## To do
From the listing below, copy only the lines from the line that contains "To connect to" to the line that contains "These four components", counting those two lines as part of the copy.

START Data listing

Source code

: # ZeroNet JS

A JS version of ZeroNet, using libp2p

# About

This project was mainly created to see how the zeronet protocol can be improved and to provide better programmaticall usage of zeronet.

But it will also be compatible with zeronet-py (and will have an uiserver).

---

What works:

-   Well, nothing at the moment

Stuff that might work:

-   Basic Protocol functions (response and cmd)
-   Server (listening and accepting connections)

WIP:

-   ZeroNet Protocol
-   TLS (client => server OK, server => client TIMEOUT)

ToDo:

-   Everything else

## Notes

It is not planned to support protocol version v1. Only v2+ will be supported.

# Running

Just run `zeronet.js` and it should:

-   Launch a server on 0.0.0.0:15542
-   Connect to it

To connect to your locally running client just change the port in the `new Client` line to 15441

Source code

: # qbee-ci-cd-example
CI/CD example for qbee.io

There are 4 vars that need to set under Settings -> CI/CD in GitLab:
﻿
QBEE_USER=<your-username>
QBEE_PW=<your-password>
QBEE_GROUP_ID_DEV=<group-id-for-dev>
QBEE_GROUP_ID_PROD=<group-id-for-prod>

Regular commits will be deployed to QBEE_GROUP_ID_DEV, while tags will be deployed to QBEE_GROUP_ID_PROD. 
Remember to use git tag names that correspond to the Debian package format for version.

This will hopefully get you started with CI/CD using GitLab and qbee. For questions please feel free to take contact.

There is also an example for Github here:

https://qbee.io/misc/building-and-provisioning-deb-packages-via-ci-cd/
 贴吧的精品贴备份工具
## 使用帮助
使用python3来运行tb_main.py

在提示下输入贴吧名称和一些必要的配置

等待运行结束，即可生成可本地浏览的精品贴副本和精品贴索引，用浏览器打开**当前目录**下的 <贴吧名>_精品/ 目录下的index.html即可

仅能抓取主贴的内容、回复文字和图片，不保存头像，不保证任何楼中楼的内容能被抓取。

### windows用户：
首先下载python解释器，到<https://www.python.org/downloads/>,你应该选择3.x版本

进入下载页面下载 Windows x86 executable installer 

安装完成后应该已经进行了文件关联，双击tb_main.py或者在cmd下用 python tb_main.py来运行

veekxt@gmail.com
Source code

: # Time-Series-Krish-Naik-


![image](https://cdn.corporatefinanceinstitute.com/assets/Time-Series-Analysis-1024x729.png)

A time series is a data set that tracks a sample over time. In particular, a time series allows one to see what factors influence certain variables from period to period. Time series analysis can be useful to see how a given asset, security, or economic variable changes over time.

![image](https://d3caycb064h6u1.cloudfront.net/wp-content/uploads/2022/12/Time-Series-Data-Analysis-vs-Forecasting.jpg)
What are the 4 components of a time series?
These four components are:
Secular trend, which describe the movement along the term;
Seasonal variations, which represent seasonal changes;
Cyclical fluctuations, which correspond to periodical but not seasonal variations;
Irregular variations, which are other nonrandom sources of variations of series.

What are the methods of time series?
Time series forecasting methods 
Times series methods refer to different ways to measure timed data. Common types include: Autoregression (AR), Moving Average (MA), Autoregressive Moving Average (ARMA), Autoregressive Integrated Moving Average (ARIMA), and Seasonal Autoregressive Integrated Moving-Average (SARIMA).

END Data listing
START Data listing

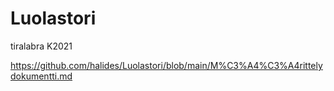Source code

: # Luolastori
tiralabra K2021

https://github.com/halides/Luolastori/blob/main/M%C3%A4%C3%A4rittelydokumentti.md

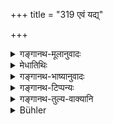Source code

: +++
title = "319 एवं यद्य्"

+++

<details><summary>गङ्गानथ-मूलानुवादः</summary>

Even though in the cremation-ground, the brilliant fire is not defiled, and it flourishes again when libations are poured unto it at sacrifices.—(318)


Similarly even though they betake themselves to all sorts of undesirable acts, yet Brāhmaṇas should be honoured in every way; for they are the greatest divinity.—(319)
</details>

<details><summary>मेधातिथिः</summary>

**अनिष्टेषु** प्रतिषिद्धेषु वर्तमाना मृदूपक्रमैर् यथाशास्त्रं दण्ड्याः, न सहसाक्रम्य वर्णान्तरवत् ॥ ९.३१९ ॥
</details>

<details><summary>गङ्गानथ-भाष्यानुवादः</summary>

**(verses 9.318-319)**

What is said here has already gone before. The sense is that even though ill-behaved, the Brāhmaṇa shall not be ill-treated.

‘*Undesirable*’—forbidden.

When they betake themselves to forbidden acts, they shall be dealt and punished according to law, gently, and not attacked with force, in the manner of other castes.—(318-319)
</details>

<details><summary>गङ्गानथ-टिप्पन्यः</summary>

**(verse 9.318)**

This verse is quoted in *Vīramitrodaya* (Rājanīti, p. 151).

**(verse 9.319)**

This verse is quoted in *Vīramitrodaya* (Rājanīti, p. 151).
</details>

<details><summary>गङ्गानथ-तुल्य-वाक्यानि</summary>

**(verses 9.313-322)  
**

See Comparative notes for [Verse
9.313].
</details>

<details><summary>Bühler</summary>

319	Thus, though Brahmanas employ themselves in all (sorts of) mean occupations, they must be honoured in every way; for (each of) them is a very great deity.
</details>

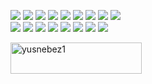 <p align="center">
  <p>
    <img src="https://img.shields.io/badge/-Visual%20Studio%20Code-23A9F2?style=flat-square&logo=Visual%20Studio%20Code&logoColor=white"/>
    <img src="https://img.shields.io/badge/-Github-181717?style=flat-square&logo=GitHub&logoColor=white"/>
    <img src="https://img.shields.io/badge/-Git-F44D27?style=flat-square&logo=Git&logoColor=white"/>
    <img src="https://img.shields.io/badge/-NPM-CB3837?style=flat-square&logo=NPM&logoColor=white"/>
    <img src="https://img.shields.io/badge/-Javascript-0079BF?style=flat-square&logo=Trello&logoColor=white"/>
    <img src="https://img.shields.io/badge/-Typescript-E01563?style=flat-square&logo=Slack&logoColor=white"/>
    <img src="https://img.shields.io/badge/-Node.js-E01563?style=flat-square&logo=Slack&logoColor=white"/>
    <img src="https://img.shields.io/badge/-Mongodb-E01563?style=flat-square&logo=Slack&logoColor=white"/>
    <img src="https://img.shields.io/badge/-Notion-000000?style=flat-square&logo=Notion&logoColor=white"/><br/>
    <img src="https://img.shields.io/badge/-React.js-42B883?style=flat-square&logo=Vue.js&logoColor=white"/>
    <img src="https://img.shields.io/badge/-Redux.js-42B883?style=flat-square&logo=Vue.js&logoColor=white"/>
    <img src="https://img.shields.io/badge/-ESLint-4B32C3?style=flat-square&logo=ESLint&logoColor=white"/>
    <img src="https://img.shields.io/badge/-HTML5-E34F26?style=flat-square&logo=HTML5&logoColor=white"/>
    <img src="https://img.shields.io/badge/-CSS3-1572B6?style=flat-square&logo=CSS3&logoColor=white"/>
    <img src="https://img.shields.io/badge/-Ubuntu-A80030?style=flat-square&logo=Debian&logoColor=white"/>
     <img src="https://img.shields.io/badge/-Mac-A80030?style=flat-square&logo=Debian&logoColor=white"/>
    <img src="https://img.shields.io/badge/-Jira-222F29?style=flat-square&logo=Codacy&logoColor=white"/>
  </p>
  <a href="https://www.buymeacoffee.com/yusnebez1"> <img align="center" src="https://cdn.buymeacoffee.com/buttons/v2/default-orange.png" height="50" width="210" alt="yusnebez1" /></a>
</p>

END Data listing
START Data listing

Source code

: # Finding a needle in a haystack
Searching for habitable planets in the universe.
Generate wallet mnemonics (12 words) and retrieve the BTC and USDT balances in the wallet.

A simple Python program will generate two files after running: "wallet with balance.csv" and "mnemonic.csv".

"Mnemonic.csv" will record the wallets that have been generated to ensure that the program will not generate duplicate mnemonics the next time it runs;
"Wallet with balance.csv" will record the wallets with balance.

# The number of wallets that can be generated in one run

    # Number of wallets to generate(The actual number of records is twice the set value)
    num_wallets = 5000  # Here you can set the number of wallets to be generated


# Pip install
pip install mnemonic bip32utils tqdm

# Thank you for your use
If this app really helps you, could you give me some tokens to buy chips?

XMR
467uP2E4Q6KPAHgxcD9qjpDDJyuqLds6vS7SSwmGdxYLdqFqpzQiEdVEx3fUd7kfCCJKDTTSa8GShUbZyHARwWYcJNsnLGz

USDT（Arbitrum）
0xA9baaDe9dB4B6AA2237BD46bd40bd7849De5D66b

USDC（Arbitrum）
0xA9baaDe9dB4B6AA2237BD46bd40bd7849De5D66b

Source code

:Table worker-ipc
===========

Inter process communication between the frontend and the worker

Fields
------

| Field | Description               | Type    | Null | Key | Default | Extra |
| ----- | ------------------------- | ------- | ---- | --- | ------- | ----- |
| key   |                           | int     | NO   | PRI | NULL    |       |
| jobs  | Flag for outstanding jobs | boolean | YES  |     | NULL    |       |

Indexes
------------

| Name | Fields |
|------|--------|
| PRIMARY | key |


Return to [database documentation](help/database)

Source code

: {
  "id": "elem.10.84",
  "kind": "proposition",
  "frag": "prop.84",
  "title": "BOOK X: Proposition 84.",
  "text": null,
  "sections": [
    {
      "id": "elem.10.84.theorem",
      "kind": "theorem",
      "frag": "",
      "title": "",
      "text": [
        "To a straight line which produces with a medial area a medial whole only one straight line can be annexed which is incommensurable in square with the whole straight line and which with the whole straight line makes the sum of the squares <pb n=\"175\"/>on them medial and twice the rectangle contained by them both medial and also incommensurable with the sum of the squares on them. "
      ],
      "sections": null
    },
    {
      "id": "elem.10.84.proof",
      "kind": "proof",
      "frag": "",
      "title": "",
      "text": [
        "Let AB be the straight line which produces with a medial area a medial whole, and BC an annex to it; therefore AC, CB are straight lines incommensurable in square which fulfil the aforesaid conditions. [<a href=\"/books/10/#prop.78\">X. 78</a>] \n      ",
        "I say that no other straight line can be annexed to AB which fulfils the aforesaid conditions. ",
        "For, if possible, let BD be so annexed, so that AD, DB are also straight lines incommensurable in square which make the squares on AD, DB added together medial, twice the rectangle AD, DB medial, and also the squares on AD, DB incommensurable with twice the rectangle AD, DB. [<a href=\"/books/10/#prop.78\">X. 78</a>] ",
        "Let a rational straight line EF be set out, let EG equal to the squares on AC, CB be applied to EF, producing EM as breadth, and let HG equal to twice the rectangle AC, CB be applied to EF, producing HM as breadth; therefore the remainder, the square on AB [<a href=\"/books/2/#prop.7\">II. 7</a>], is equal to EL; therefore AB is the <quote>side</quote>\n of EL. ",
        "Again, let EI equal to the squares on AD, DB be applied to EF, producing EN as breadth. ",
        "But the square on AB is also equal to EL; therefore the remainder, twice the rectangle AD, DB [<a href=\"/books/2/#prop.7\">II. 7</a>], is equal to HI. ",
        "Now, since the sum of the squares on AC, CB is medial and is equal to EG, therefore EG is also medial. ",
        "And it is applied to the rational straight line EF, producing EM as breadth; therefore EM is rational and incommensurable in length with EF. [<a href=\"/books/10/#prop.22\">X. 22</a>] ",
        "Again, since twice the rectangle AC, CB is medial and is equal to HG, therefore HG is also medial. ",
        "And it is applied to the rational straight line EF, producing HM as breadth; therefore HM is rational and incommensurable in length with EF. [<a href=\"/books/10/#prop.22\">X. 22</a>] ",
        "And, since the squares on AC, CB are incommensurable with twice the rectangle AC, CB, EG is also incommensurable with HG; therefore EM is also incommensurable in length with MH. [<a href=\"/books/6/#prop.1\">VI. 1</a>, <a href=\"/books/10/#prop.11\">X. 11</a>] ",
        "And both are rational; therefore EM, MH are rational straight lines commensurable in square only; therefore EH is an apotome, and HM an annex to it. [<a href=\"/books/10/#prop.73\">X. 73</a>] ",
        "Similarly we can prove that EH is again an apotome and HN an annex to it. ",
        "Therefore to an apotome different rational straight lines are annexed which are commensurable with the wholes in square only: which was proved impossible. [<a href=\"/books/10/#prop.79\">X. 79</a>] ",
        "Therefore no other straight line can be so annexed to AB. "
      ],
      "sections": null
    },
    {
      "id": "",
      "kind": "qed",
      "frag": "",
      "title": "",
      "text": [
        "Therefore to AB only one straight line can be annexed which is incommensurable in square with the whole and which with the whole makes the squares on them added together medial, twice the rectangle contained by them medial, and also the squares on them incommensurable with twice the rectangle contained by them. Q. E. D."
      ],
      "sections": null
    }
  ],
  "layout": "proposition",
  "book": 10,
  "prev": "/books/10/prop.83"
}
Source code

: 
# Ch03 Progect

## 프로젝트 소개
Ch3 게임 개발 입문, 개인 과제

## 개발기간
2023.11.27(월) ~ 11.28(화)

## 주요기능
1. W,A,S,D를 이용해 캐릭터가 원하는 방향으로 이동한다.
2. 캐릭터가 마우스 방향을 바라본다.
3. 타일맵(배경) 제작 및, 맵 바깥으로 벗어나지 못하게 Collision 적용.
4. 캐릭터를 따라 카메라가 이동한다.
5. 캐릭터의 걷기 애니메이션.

END Data listing

## Task answer
To connect to your locally running client just change the port in the `new Client` line to 15441

Source code

: # qbee-ci-cd-example
CI/CD example for qbee.io

There are 4 vars that need to set under Settings -> CI/CD in GitLab:
﻿
QBEE_USER=<your-username>
QBEE_PW=<your-password>
QBEE_GROUP_ID_DEV=<group-id-for-dev>
QBEE_GROUP_ID_PROD=<group-id-for-prod>

Regular commits will be deployed to QBEE_GROUP_ID_DEV, while tags will be deployed to QBEE_GROUP_ID_PROD. 
Remember to use git tag names that correspond to the Debian package format for version.

This will hopefully get you started with CI/CD using GitLab and qbee. For questions please feel free to take contact.

There is also an example for Github here:

https://qbee.io/misc/building-and-provisioning-deb-packages-via-ci-cd/
 贴吧的精品贴备份工具
## 使用帮助
使用python3来运行tb_main.py

在提示下输入贴吧名称和一些必要的配置

等待运行结束，即可生成可本地浏览的精品贴副本和精品贴索引，用浏览器打开**当前目录**下的 <贴吧名>_精品/ 目录下的index.html即可

仅能抓取主贴的内容、回复文字和图片，不保存头像，不保证任何楼中楼的内容能被抓取。

### windows用户：
首先下载python解释器，到<https://www.python.org/downloads/>,你应该选择3.x版本

进入下载页面下载 Windows x86 executable installer 

安装完成后应该已经进行了文件关联，双击tb_main.py或者在cmd下用 python tb_main.py来运行

veekxt@gmail.com
Source code

: # Time-Series-Krish-Naik-


![image](https://cdn.corporatefinanceinstitute.com/assets/Time-Series-Analysis-1024x729.png)

A time series is a data set that tracks a sample over time. In particular, a time series allows one to see what factors influence certain variables from period to period. Time series analysis can be useful to see how a given asset, security, or economic variable changes over time.

![image](https://d3caycb064h6u1.cloudfront.net/wp-content/uploads/2022/12/Time-Series-Data-Analysis-vs-Forecasting.jpg)
What are the 4 components of a time series?
These four components are:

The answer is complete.